Test: ACT Science

According to the Big Bang theory, which proposes that the universe is roughly 13.8 billion years old, all matter and energy were at one time compressed into a single microscopic point. This point then exploded outward in all directions in a rapid expansion. The expansion has continued to the present day, though it has decelerated significantly, which has allowed matter to cool to a state at which stable atomic components can form. The Big Bang theory proposes that our universe is finite in age, and since nothing can travel faster than the speed of light, there exists a cosmological horizon, which is the maximum distance light or energy could have travelled since the occurrence of the Big Bang. Since the universe is still expanding, however, regions of space that are visible from our vantage point are not within each other's cosmological horizons. For example, if galaxy A is 10 billion light years away from us, and galaxy B is 10 billion light years away from us in the opposite direction, there is a total distance of 20 billion light years between them. The universe has only existed long enough for light, energy, or information to travel 13.8 billion light years between them; thus, it is not possible for any contact to have been made between the two galaxies. Yet, even these vastly separated regions of space have been observed to be extremely homogeneous—they have remarkably similar features and properties despite being so far away from each other. The question, therefore, is what caused this apparent homogeneity observed in the universe. If matter rapidly expanded outward, why does the universe have such a uniform appearance in every direction? If the Big Bang theory is correct, some explanation for this horizon problem is needed.

Scientist 1

In the current state of the universe there exist regions that lie beyond the cosmological horizons of others, and therefore cannot possibly be influenced by them. This was not always the case. At a point in time mere microseconds after the Big Bang, all of the matter in the universe experienced a period of exponential expansion, known as inflation, before the rate of expansion fell to a more stable level. This inflation led to all regions of the universe having homogeneous features even though they are not capable of affecting one another in any way in their modern state.

Scientist 2

Although there is ample evidence that a Big Bang occurred, the horizon problem, as well as the flatness problem, suggest that the Big Bang is not the full story of the inception of the universe. The horizon problem can be solved if, instead of viewing the Big Bang as the "beginning of everything," we stipulate that the expansion seen after the Big Bang was already occurring for some time before the Big Bang occurred. This marks the Big Bang as a sort of "causal horizon," which disallows us from directly observing evidence from any period beforehand. If we assume the universe is cyclic, the homogeneity of the universe is explained as the result of a continuous cycle of expansion and compression, which would naturally lead to a universe having uniform features.

1.

Which of the following, if true, would most support Scientist 2's claim?
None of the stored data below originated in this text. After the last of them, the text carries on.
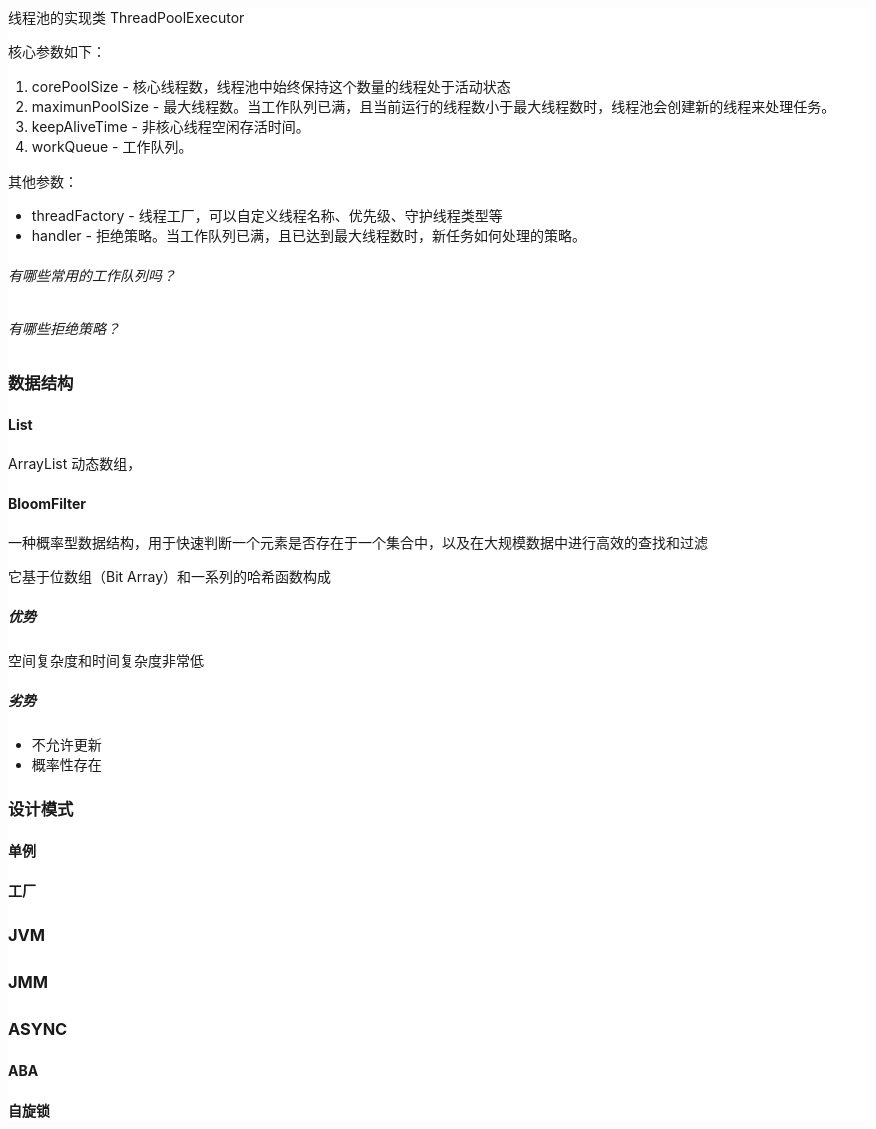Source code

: 线程池的实现类 ThreadPoolExecutor

核心参数如下：

1. corePoolSize - 核心线程数，线程池中始终保持这个数量的线程处于活动状态
2. maximunPoolSize - 最大线程数。当工作队列已满，且当前运行的线程数小于最大线程数时，线程池会创建新的线程来处理任务。
3. keepAliveTime - 非核心线程空闲存活时间。
4. workQueue - 工作队列。

其他参数：

- threadFactory - 线程工厂，可以自定义线程名称、优先级、守护线程类型等
- handler - 拒绝策略。当工作队列已满，且已达到最大线程数时，新任务如何处理的策略。

###### 有哪些常用的工作队列吗？

###### 有哪些拒绝策略？



### 数据结构

#### List

ArrayList 动态数组，

#### BloomFilter

一种概率型数据结构，用于快速判断一个元素是否存在于一个集合中，以及在大规模数据中进行高效的查找和过滤

它基于位数组（Bit Array）和一系列的哈希函数构成

##### 优势

空间复杂度和时间复杂度非常低

##### 劣势

- 不允许更新
- 概率性存在

### 设计模式

#### 单例

#### 工厂

### JVM

### JMM

### ASYNC

#### ABA

#### 自旋锁
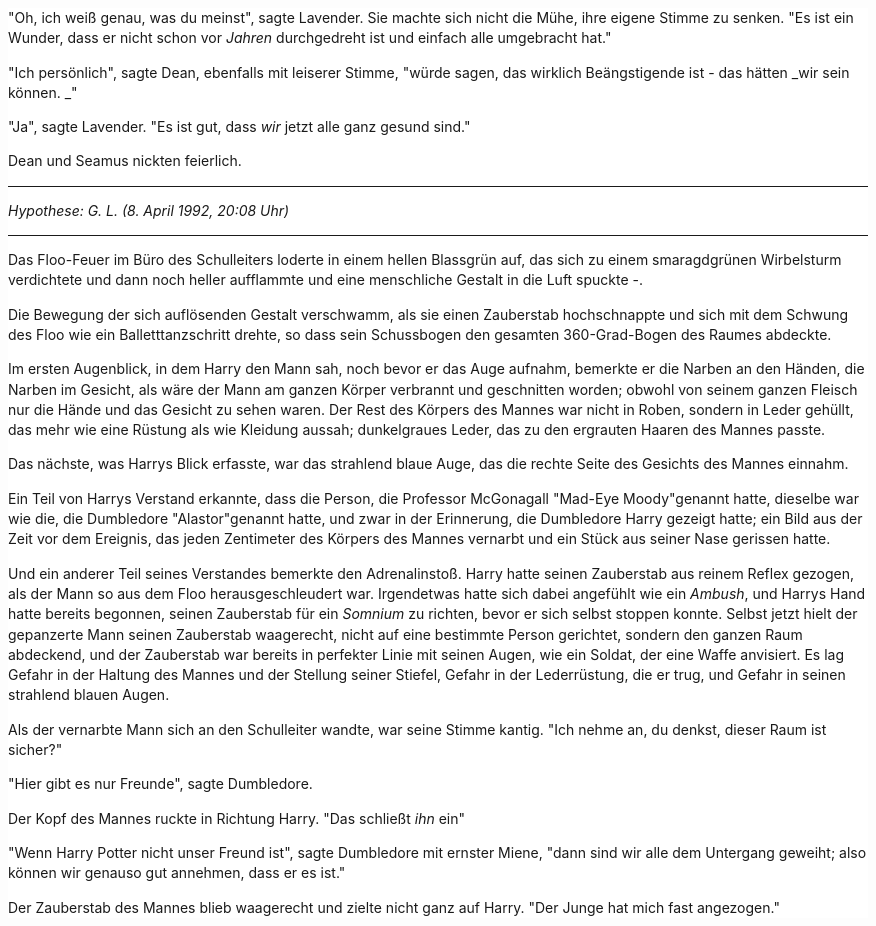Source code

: "Oh, ich weiß genau, was du meinst", sagte Lavender. Sie machte sich nicht die Mühe, ihre eigene Stimme zu senken. "Es ist ein Wunder, dass er nicht schon vor _Jahren_ durchgedreht ist und einfach alle umgebracht hat."

"Ich persönlich", sagte Dean, ebenfalls mit leiserer Stimme, "würde sagen, das wirklich Beängstigende ist - das hätten _wir sein können. _"

"Ja", sagte Lavender. "Es ist gut, dass _wir_ jetzt alle ganz gesund sind."

Dean und Seamus nickten feierlich.

* * *

_Hypothese: G. L. _(8. April 1992, 20:08 Uhr)__

* * *

Das Floo-Feuer im Büro des Schulleiters loderte in einem hellen Blassgrün auf, das sich zu einem smaragdgrünen Wirbelsturm verdichtete und dann noch heller aufflammte und eine menschliche Gestalt in die Luft spuckte -.

Die Bewegung der sich auflösenden Gestalt verschwamm, als sie einen Zauberstab hochschnappte und sich mit dem Schwung des Floo wie ein Balletttanzschritt drehte, so dass sein Schussbogen den gesamten 360-Grad-Bogen des Raumes abdeckte.

Im ersten Augenblick, in dem Harry den Mann sah, noch bevor er das Auge aufnahm, bemerkte er die Narben an den Händen, die Narben im Gesicht, als wäre der Mann am ganzen Körper verbrannt und geschnitten worden; obwohl von seinem ganzen Fleisch nur die Hände und das Gesicht zu sehen waren. Der Rest des Körpers des Mannes war nicht in Roben, sondern in Leder gehüllt, das mehr wie eine Rüstung als wie Kleidung aussah; dunkelgraues Leder, das zu den ergrauten Haaren des Mannes passte.

Das nächste, was Harrys Blick erfasste, war das strahlend blaue Auge, das die rechte Seite des Gesichts des Mannes einnahm.

Ein Teil von Harrys Verstand erkannte, dass die Person, die Professor McGonagall "Mad-Eye Moody"genannt hatte, dieselbe war wie die, die Dumbledore "Alastor"genannt hatte, und zwar in der Erinnerung, die Dumbledore Harry gezeigt hatte; ein Bild aus der Zeit vor dem Ereignis, das jeden Zentimeter des Körpers des Mannes vernarbt und ein Stück aus seiner Nase gerissen hatte.

Und ein anderer Teil seines Verstandes bemerkte den Adrenalinstoß. Harry hatte seinen Zauberstab aus reinem Reflex gezogen, als der Mann so aus dem Floo herausgeschleudert war. Irgendetwas hatte sich dabei angefühlt wie ein _Ambush_, und Harrys Hand hatte bereits begonnen, seinen Zauberstab für ein _Somnium_ zu richten, bevor er sich selbst stoppen konnte. Selbst jetzt hielt der gepanzerte Mann seinen Zauberstab waagerecht, nicht auf eine bestimmte Person gerichtet, sondern den ganzen Raum abdeckend, und der Zauberstab war bereits in perfekter Linie mit seinen Augen, wie ein Soldat, der eine Waffe anvisiert. Es lag Gefahr in der Haltung des Mannes und der Stellung seiner Stiefel, Gefahr in der Lederrüstung, die er trug, und Gefahr in seinen strahlend blauen Augen.

Als der vernarbte Mann sich an den Schulleiter wandte, war seine Stimme kantig. "Ich nehme an, du denkst, dieser Raum ist sicher?"

"Hier gibt es nur Freunde", sagte Dumbledore.

Der Kopf des Mannes ruckte in Richtung Harry. "Das schließt _ihn_ ein"

"Wenn Harry Potter nicht unser Freund ist", sagte Dumbledore mit ernster Miene, "dann sind wir alle dem Untergang geweiht; also können wir genauso gut annehmen, dass er es ist."

Der Zauberstab des Mannes blieb waagerecht und zielte nicht ganz auf Harry. "Der Junge hat mich fast angezogen."
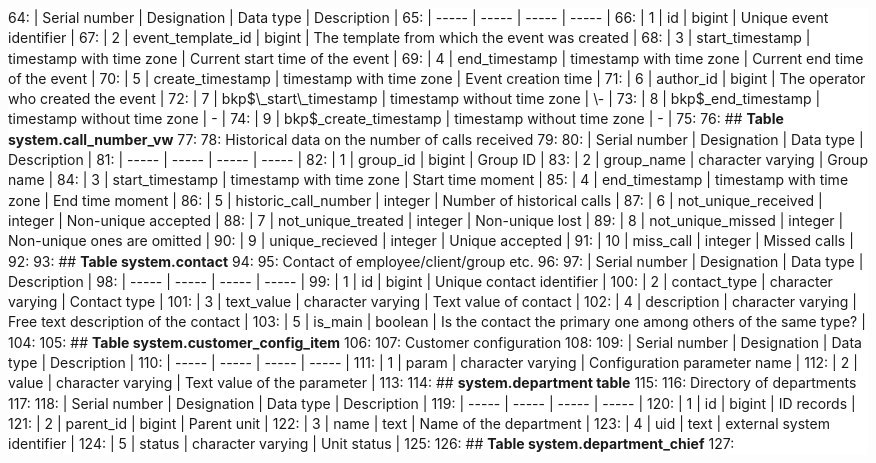    64: | Serial number | Designation | Data type | Description |
   65: | ----- | ----- | ----- | ----- |
   66: | 1 | id | bigint | Unique event identifier |
   67: | 2 | event\_template\_id | bigint | The template from which the event was created |
   68: | 3 | start\_timestamp | timestamp with time zone | Current start time of the event |
   69: | 4 | end\_timestamp | timestamp with time zone | Current end time of the event |
   70: | 5 | create\_timestamp | timestamp with time zone | Event creation time |
   71: | 6 | author\_id | bigint | The operator who created the event |
   72: | 7  | bkp$\_start\_timestamp | timestamp without time zone | \- |
   73: | 8  | bkp$\_end\_timestamp | timestamp without time zone | \- |
   74: | 9  | bkp$\_create\_timestamp | timestamp without time zone | \- |
   75: 
   76: ## **Table system.call\_number\_vw**
   77: 
   78: Historical data on the number of calls received
   79: 
   80: | Serial number | Designation | Data type | Description |
   81: | ----- | ----- | ----- | ----- |
   82: | 1 | group\_id | bigint | Group ID |
   83: | 2 | group\_name | character varying | Group name |
   84: | 3 | start\_timestamp | timestamp with time zone | Start time moment |
   85: | 4 | end\_timestamp | timestamp with time zone | End time moment |
   86: | 5 | historic\_call\_number | integer | Number of historical calls |
   87: | 6 | not\_unique\_received | integer | Non-unique accepted |
   88: | 7 | not\_unique\_treated | integer | Non-unique lost |
   89: | 8 | not\_unique\_missed | integer | Non-unique ones are omitted |
   90: | 9 | unique\_recieved | integer | Unique accepted |
   91: | 10 | miss\_call | integer | Missed calls |
   92: 
   93: ## **Table system.contact**
   94: 
   95: Contact of employee/client/group etc.
   96: 
   97: | Serial number | Designation | Data type | Description |
   98: | ----- | ----- | ----- | ----- |
   99: | 1  | id | bigint | Unique contact identifier |
  100: | 2  | contact\_type | character varying | Contact type |
  101: | 3  | text\_value | character varying | Text value of contact |
  102: | 4  | description | character varying | Free text description of the contact |
  103: | 5  | is\_main | boolean | Is the contact the primary one among others of the same type? |
  104: 
  105: ## **Table system.customer\_config\_item**
  106: 
  107: Customer configuration
  108: 
  109: | Serial number | Designation | Data type | Description |
  110: | ----- | ----- | ----- | ----- |
  111: | 1  | param | character varying | Configuration parameter name |
  112: | 2  | value | character varying | Text value of the parameter |
  113: 
  114: ## **system.department table**
  115: 
  116: Directory of departments
  117: 
  118: | Serial number | Designation | Data type | Description |
  119: | ----- | ----- | ----- | ----- |
  120: | 1  | id | bigint | ID records |
  121: | 2  | parent\_id | bigint | Parent unit |
  122: | 3  | name | text | Name of the department |
  123: | 4  | uid | text | external system identifier |
  124: | 5  | status | character varying | Unit status |
  125: 
  126: ## **Table system.department\_chief**
  127: 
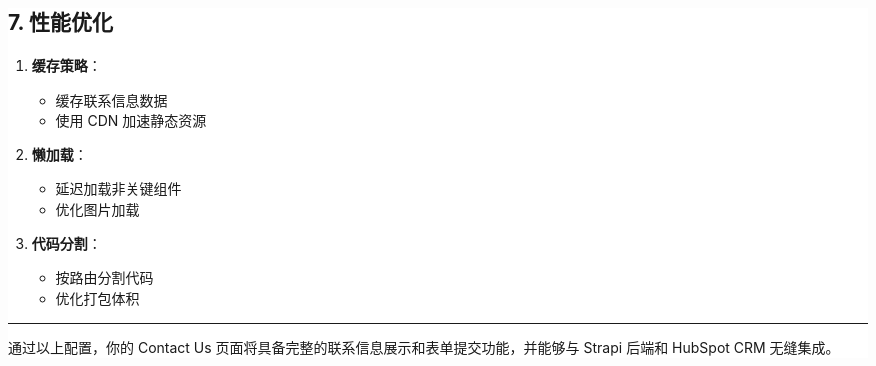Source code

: ## 7. 性能优化

1. **缓存策略**：
   - 缓存联系信息数据
   - 使用 CDN 加速静态资源

2. **懒加载**：
   - 延迟加载非关键组件
   - 优化图片加载

3. **代码分割**：
   - 按路由分割代码
   - 优化打包体积

---

通过以上配置，你的 Contact Us 页面将具备完整的联系信息展示和表单提交功能，并能够与 Strapi 后端和 HubSpot CRM 无缝集成。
Scientists determine that the universe is actually significantly older than previously stated, allowing a much greater time for information to travel vast distances.

Acceptance of the cyclic theory of the universe is more widespread in the scientific community.

New evidence suggests a period of rapid expansion took place shortly after the Big Bang.

New evidence casts doubt on the homogeneity of far-apart regions of the universe.

New cosmological evidence suggests a period of expansion that began prior to the Big Bang.